Einde inhoudsopgave
Wet gemeentelijke taak mogelijk maken asielopvangvoorzieningen
Artikel 2 Capaciteitsraming
Geldend
Geldend vanaf 31-01-2024
- Bronpublicatie:
24-01-2024, Stb. 2024, 12 (uitgifte: 30-01-2024, kamerstukken: 36333)
- Inwerkingtreding
31-01-2024
- Bronpublicatie inwerkingtreding:
26-01-2024, Stb. 2024, 13 (uitgifte: 30-01-2024, kamerstukken/regelingnummer: -)
- Vakgebied(en)
Vreemdelingenrecht / Algemeen
Staatsrecht / Decentralisatie
Bestuursrecht algemeen / Bijzondere onderwerpen bestuursrecht
1.
Onze Minister maakt eens in de twee jaren voor 1 februari van het kalenderjaar bekend aan hoeveel opvangplaatsen voor asielzoekers in de daarop volgende twee jaren naar verwachting behoefte zal zijn.
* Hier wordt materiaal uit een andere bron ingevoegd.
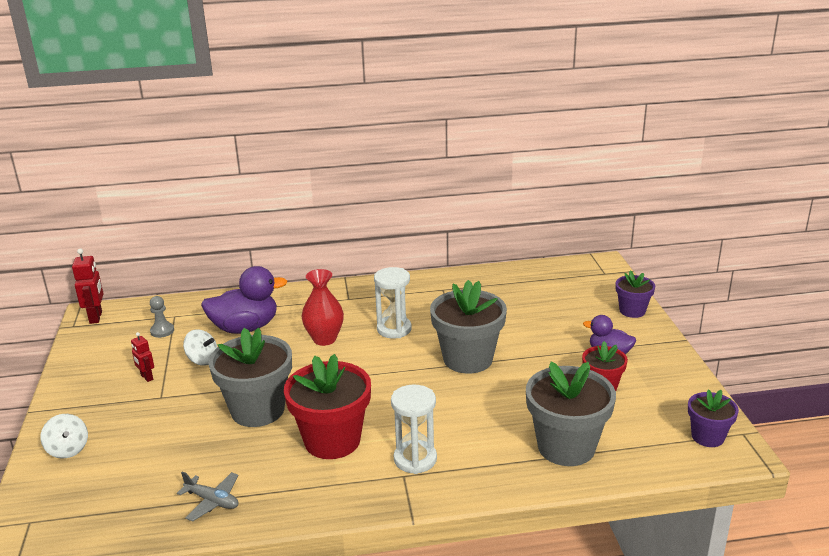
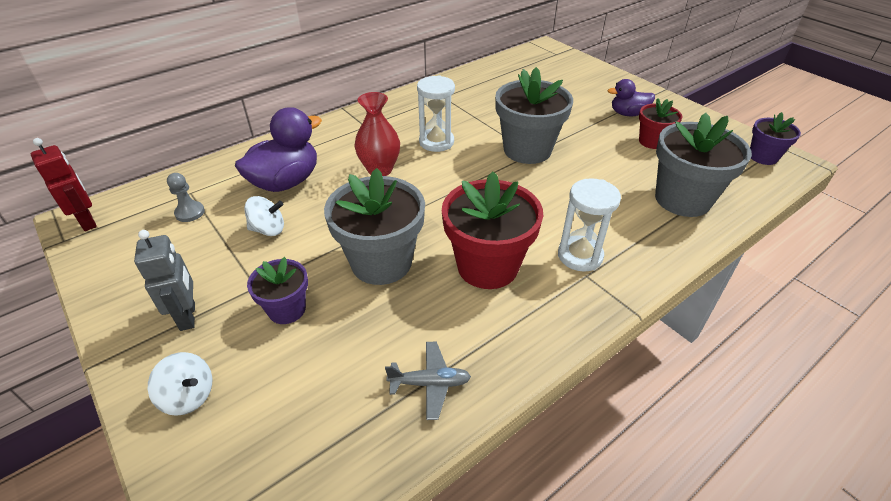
camera: 30 degrees left, 15 degrees up
(105, 401) = (188, 316): none -> grey robot
(146, 377) = (217, 270): red robot -> none
(632, 311) = (607, 77): purple flower pot -> purple flower pot (287, 309)

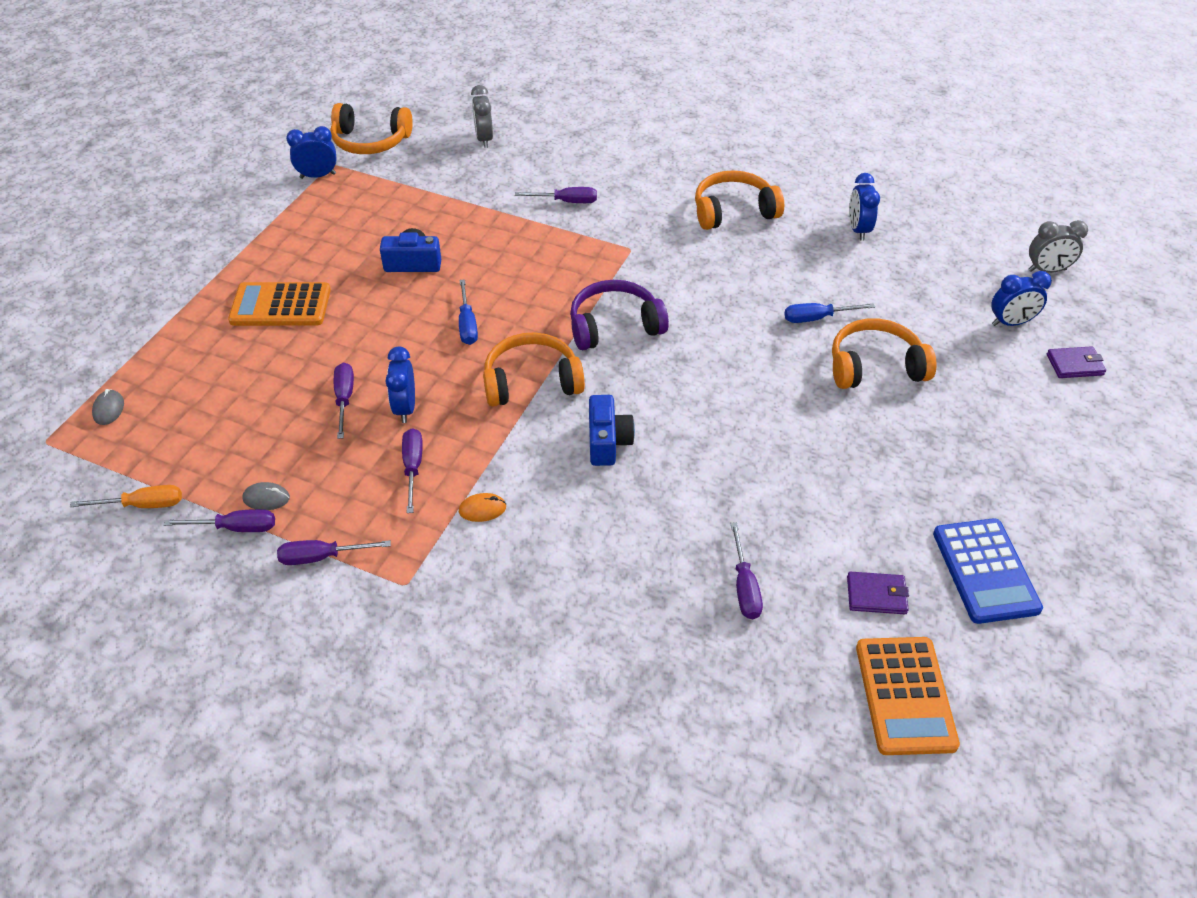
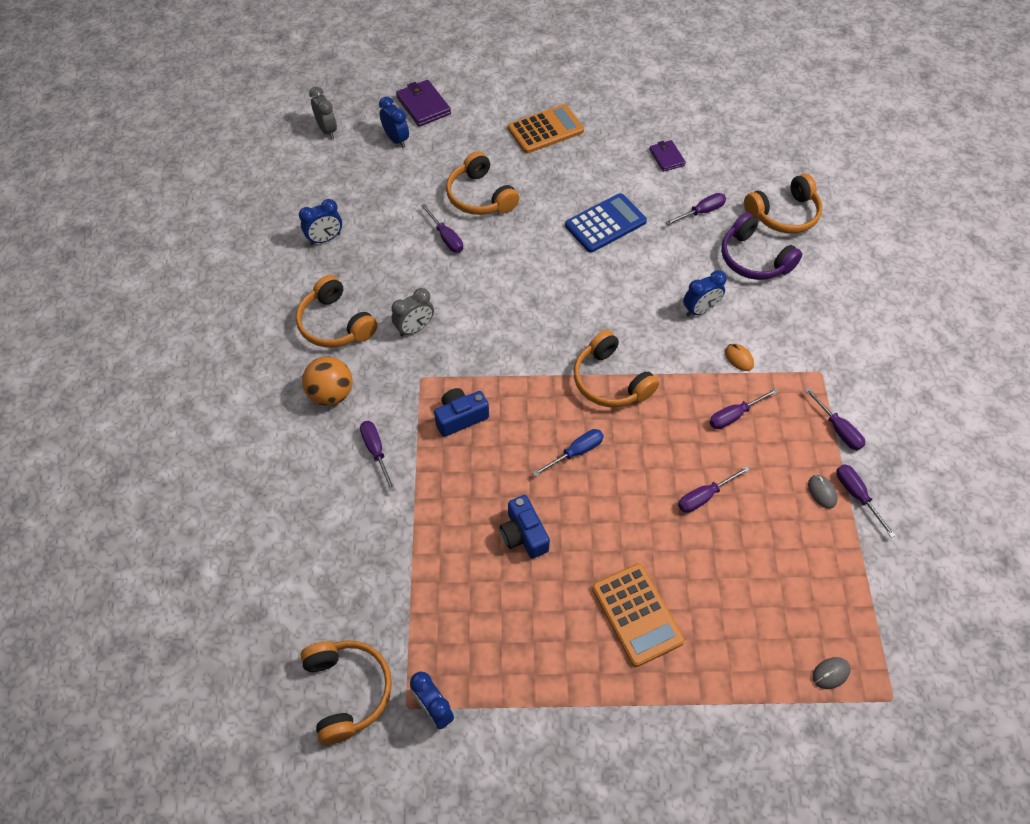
camera: 115 degrees left, 10 degrees up
(143, 505) = (886, 572): orange screwdriver -> none
(405, 408) = (686, 449): blue clock -> blue clock (700, 310)
(484, 139) = (299, 573): grey clock -> grey clock (415, 328)
(607, 442) = (637, 314): blue camera -> blue camera (460, 417)
(614, 326) = (521, 353): purple headphones -> purple headphones (754, 259)
(649, 191) = (331, 394): none -> orange ball
(690, 693) = (783, 214): none -> orange headphones
(817, 318) = (446, 237): blue screwdriver -> purple screwdriver
(904, 695) = (720, 135): orange calculator -> orange calculator (545, 130)
(985, 571) = (619, 119): blue calculator -> blue calculator (605, 224)
(1074, 365) = (423, 106): purple wallet -> purple wallet, size x1.55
Deze raming komt tot stand op een bij of krachtens algemene maatregel van bestuur te bepalen wijze.
2.
De raming, bedoeld in het eerste lid, kan tussentijds worden gewijzigd.
3.
Het aantal opvangplaatsen dat beschikbaar moet worden gesteld wordt voor 1 februari bekendgemaakt. Het benodigd aantal opvangplaatsen wordt onderdeel van de in artikel 3 bedoelde provinciale opvangopgave. Op het aantal opvangplaatsen dat in een provincie beschikbaar moet worden gesteld wordt het aantal plaatsen dat voor vijf jaar of langer beschikbaar is of in de daaropvolgende twaalf maanden voor die periode beschikbaar zal komen in mindering gebracht. Daarbij wordt uitgegaan van locaties of accommodaties van een bij of krachtens algemene maatregel van bestuur te bepalen minimale omvang.